- _REQUEST A_
Write out the part of the patch reply header from "From: Ming Lei" up to and including "Message-ID: <aRnqmiFmWAI01zJq@fedora> (raw)".

- _PROVIDED PASSAGE_
--- --- ---

Re: [PATCH] nvme: Convert tag_list mutex to rwsemaphore to avoid deadlock

All of lore.kernel.org
 help / color / mirror / Atom feed

From: Ming Lei <ming.lei@redhat.com>
To: Mohamed Khalfella <mkhalfella@purestorage.com>
Cc: Jens Axboe <axboe@kernel.dk>, Keith Busch <kbusch@kernel.org>,
	Sagi Grimberg <sagi@grimberg.me>,
	Chaitanya Kulkarni <kch@nvidia.com>,
	Casey Chen <cachen@purestorage.com>,
	Vikas Manocha <vmanocha@purestorage.com>,
	Yuanyuan Zhong <yzhong@purestorage.com>,
	Hannes Reinecke <hare@suse.de>,
	linux-nvme@lists.infradead.org, linux-block@vger.kernel.org,
	linux-kernel@vger.kernel.org
Subject: Re: [PATCH] nvme: Convert tag_list mutex to rwsemaphore to avoid deadlock
Date: Sun, 16 Nov 2025 23:15:38 +0800	[thread overview]
Message-ID: <aRnqmiFmWAI01zJq@fedora> (raw)

--- --- ---

- _REQUEST B_
Give again the listing from the line with "[40, 6, 487, 226] [0, 218, 496, 235]" up to and including the final line of the listing, and leave the pictures out of your answer.

--- --- ---

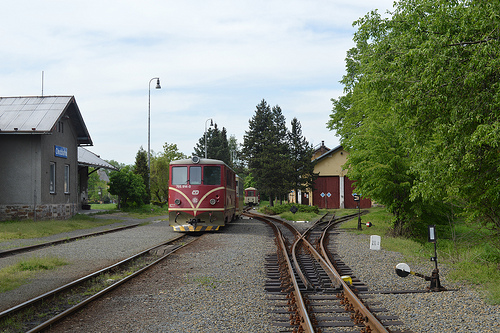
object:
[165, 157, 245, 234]
train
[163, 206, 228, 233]
plow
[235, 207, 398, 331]
train track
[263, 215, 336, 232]
apart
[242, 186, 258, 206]
train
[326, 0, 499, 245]
trees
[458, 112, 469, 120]
leaves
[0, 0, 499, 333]
summer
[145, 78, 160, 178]
street light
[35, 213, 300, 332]
gravel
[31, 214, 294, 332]
ground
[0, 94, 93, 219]
building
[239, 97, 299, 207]
pine trees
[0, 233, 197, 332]
tracks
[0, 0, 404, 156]
clouds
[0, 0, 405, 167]
sky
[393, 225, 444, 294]
junction box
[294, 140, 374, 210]
building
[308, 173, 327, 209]
doors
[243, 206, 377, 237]
three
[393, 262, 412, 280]
signal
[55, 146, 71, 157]
sign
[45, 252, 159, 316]
grass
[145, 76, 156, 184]
lamp post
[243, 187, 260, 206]
train car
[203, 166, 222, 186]
window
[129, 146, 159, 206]
trees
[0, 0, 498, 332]
background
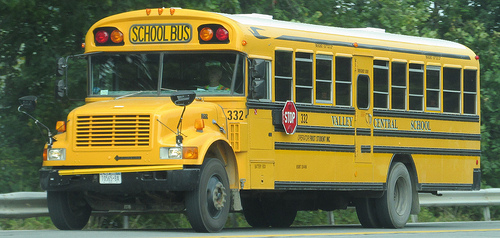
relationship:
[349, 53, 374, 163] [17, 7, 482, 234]
door on side of bus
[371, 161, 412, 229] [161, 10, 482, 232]
tire on driver's side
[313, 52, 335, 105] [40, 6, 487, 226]
window on bus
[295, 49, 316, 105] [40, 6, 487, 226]
open window on bus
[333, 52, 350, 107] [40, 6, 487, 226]
window on bus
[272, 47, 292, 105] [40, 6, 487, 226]
window on bus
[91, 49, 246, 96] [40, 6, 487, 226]
windshield of bus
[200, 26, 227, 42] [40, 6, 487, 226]
light on front of bus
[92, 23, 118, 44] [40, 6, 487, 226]
light on front of bus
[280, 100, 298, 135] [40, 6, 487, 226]
sign on side of bus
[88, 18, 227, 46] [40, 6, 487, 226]
lights at top of bus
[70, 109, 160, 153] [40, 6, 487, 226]
lines on front of bus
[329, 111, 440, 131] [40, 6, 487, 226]
writing on bus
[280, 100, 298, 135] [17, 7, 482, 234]
sign on side of bus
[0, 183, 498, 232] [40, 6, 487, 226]
guard rail by bus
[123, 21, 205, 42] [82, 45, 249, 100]
words are above windshield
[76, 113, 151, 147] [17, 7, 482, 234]
grill in front of bus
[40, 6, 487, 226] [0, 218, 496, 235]
bus on road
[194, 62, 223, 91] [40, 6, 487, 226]
man driving bus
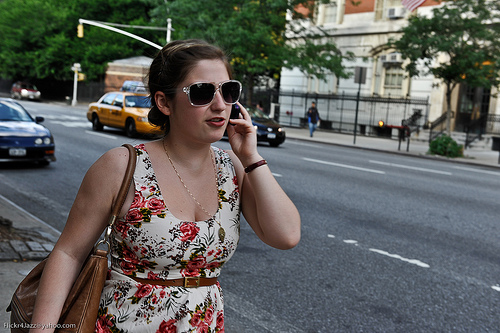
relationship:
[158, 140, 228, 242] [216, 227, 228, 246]
necklace with pendant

--- --- ---

- _CORRECT ANSWER A_
From: Ming Lei <ming.lei@redhat.com>
To: Mohamed Khalfella <mkhalfella@purestorage.com>
Cc: Jens Axboe <axboe@kernel.dk>, Keith Busch <kbusch@kernel.org>,
	Sagi Grimberg <sagi@grimberg.me>,
	Chaitanya Kulkarni <kch@nvidia.com>,
	Casey Chen <cachen@purestorage.com>,
	Vikas Manocha <vmanocha@purestorage.com>,
	Yuanyuan Zhong <yzhong@purestorage.com>,
	Hannes Reinecke <hare@suse.de>,
	linux-nvme@lists.infradead.org, linux-block@vger.kernel.org,
	linux-kernel@vger.kernel.org
Subject: Re: [PATCH] nvme: Convert tag_list mutex to rwsemaphore to avoid deadlock
Date: Sun, 16 Nov 2025 23:15:38 +0800	[thread overview]
Message-ID: <aRnqmiFmWAI01zJq@fedora> (raw)

- _CORRECT ANSWER B_
[40, 6, 487, 226] [0, 218, 496, 235]
bus on road
[194, 62, 223, 91] [40, 6, 487, 226]
man driving bus
relationship:
[158, 140, 228, 242] [216, 227, 228, 246]
necklace with pendant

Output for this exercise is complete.